* **Problem requirements**: Go through the data below and count every line that has the word "protein". Return only the count.

* **Recorded data**:
□ □ □ □ □ □ □

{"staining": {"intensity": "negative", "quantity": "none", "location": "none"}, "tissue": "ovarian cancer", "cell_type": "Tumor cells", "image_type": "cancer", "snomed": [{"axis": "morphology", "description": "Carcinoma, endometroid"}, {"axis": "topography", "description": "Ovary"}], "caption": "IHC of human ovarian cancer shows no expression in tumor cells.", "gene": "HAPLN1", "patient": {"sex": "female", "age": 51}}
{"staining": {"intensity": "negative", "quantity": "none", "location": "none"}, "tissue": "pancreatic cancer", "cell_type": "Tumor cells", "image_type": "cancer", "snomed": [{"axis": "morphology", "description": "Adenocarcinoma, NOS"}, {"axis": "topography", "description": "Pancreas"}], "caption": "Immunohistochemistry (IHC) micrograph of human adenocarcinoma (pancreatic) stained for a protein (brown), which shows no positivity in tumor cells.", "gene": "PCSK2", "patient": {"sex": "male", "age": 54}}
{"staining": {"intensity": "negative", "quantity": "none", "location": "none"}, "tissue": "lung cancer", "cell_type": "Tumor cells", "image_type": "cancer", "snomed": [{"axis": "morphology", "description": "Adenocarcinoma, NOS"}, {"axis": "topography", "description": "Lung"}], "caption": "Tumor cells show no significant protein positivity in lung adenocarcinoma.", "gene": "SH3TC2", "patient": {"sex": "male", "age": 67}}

□ □ □ □ □ □ □

* **Response box**: 2